→ What you need to do:
Among the records that follow, set down only the lines from the one containing "right ankle: (34, 367, 28)" to the one containing "left elbow: (559, 236, 0)", both included, exactly.

→ Supplied material:
Start of Block
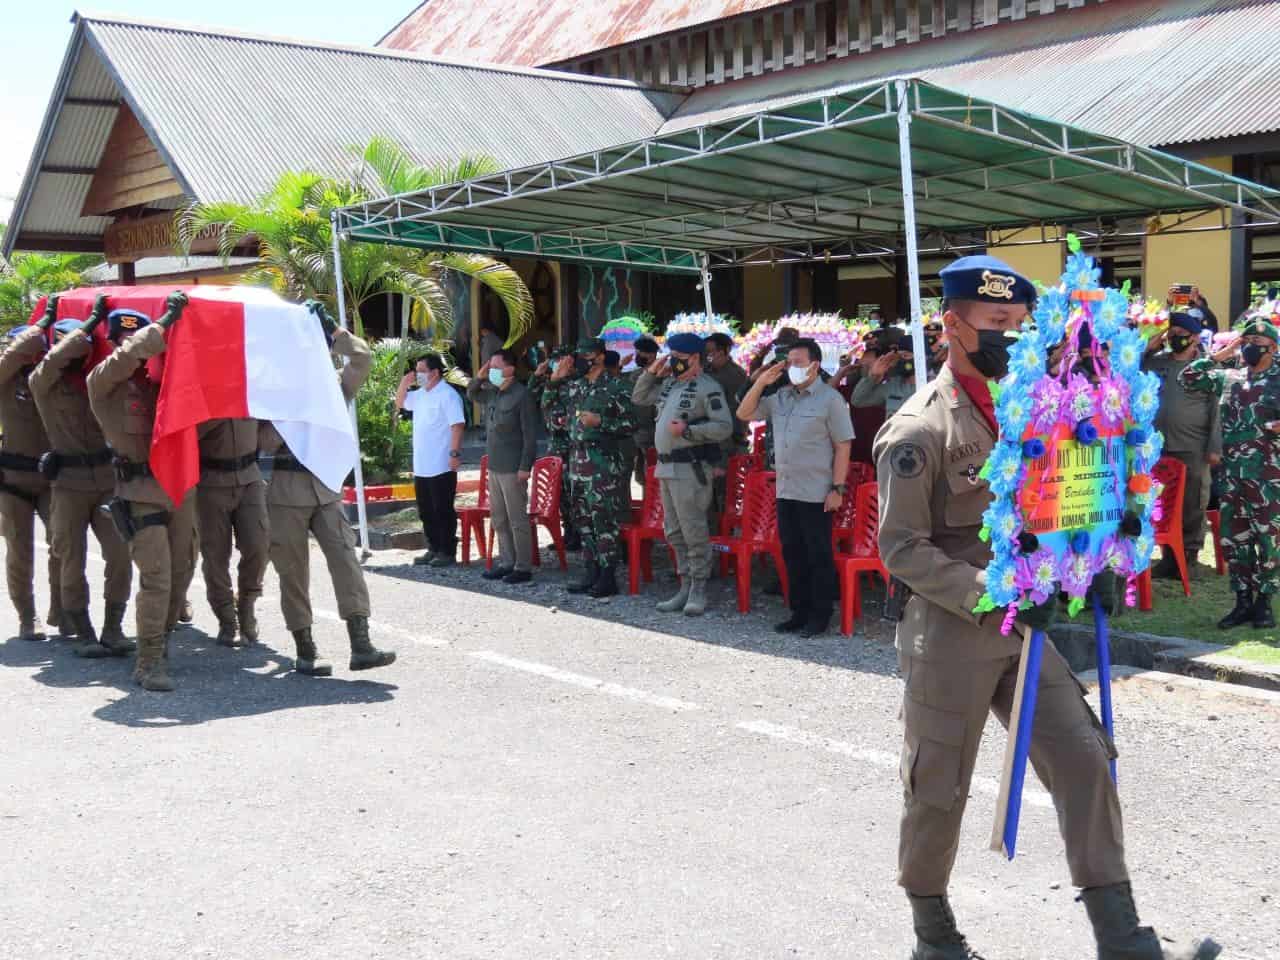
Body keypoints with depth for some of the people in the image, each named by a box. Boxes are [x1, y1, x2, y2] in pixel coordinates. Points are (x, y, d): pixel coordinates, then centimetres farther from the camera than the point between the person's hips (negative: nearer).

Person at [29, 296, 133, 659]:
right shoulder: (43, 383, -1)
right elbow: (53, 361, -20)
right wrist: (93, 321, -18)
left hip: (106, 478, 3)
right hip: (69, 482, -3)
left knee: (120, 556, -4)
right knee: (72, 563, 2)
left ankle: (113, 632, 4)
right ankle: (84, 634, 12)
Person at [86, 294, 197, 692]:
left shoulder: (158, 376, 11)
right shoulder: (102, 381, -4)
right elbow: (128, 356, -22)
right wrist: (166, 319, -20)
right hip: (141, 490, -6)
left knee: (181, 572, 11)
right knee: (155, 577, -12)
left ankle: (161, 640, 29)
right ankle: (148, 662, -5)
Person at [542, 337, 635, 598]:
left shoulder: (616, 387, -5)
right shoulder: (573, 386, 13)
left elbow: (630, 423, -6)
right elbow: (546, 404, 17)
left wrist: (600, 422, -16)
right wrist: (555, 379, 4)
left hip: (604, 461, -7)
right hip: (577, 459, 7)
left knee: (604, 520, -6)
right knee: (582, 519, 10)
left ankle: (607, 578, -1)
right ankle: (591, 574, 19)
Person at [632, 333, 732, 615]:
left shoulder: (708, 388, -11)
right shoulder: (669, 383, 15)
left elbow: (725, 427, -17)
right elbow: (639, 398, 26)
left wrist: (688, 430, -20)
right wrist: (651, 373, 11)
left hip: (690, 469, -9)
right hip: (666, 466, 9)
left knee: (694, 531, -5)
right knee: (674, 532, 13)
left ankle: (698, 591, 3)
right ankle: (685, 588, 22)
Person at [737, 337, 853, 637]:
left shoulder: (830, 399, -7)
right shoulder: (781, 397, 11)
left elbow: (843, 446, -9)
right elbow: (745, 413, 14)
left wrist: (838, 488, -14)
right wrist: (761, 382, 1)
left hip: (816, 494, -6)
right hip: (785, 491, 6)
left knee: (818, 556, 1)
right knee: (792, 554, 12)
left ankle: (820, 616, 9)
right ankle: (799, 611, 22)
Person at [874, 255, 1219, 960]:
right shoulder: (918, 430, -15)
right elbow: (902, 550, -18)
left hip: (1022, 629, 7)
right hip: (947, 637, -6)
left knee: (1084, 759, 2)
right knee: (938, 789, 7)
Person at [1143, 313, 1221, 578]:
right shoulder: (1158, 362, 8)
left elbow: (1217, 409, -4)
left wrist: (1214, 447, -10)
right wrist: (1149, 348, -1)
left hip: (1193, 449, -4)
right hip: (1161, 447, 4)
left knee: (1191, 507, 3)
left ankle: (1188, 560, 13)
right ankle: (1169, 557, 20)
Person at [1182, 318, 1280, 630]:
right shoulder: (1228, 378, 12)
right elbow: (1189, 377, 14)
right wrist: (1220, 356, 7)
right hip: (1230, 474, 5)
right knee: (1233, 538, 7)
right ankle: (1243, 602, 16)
End of Block
Start of Block
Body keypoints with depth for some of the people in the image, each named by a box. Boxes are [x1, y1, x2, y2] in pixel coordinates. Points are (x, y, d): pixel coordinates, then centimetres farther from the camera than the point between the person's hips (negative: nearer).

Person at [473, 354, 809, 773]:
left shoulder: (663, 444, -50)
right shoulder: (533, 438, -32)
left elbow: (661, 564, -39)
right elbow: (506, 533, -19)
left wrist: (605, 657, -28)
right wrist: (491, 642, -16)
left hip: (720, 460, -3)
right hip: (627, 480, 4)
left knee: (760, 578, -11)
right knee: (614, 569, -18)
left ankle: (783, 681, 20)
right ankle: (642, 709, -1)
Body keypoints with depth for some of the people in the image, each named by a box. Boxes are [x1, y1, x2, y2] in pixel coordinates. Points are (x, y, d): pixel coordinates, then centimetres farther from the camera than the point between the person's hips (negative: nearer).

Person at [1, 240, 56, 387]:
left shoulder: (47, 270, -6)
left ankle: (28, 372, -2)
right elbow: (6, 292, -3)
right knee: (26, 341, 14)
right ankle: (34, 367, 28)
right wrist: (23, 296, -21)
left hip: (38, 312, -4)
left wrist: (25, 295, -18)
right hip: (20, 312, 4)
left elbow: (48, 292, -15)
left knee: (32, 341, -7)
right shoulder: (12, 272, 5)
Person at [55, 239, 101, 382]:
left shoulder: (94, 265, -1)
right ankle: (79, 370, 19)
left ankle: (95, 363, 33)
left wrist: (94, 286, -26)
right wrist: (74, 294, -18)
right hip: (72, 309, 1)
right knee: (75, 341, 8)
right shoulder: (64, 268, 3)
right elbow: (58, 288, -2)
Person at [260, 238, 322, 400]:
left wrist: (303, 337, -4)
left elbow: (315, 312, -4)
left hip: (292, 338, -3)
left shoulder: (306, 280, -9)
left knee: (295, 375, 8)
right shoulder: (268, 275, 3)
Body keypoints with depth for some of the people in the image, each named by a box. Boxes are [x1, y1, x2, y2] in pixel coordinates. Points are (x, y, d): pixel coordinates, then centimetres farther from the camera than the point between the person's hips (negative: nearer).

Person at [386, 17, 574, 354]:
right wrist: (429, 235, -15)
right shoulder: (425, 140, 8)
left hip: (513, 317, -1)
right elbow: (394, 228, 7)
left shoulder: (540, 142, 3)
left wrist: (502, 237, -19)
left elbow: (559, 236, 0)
End of Block
→ Answer for the task:
right ankle: (34, 367, 28)
right wrist: (23, 296, -21)
left hip: (38, 312, -4)
left wrist: (25, 295, -18)
right hip: (20, 312, 4)
left elbow: (48, 292, -15)
left knee: (32, 341, -7)
right shoulder: (12, 272, 5)
Person at [55, 239, 101, 382]:
left shoulder: (94, 265, -1)
right ankle: (79, 370, 19)
left ankle: (95, 363, 33)
left wrist: (94, 286, -26)
right wrist: (74, 294, -18)
right hip: (72, 309, 1)
right knee: (75, 341, 8)
right shoulder: (64, 268, 3)
right elbow: (58, 288, -2)
Person at [260, 238, 322, 400]:
left wrist: (303, 337, -4)
left elbow: (315, 312, -4)
left hip: (292, 338, -3)
left shoulder: (306, 280, -9)
left knee: (295, 375, 8)
right shoulder: (268, 275, 3)
Body keypoints with depth for some of the people in the image, each named by a box. Boxes are [x1, y1, x2, y2] in pixel coordinates. Points are (x, y, d): pixel coordinates, then centimetres farther from the camera than the point between the person's hips (negative: nearer).

Person at [386, 17, 574, 354]:
right wrist: (429, 235, -15)
right shoulder: (425, 140, 8)
left hip: (513, 317, -1)
right elbow: (394, 228, 7)
left shoulder: (540, 142, 3)
left wrist: (502, 237, -19)
left elbow: (559, 236, 0)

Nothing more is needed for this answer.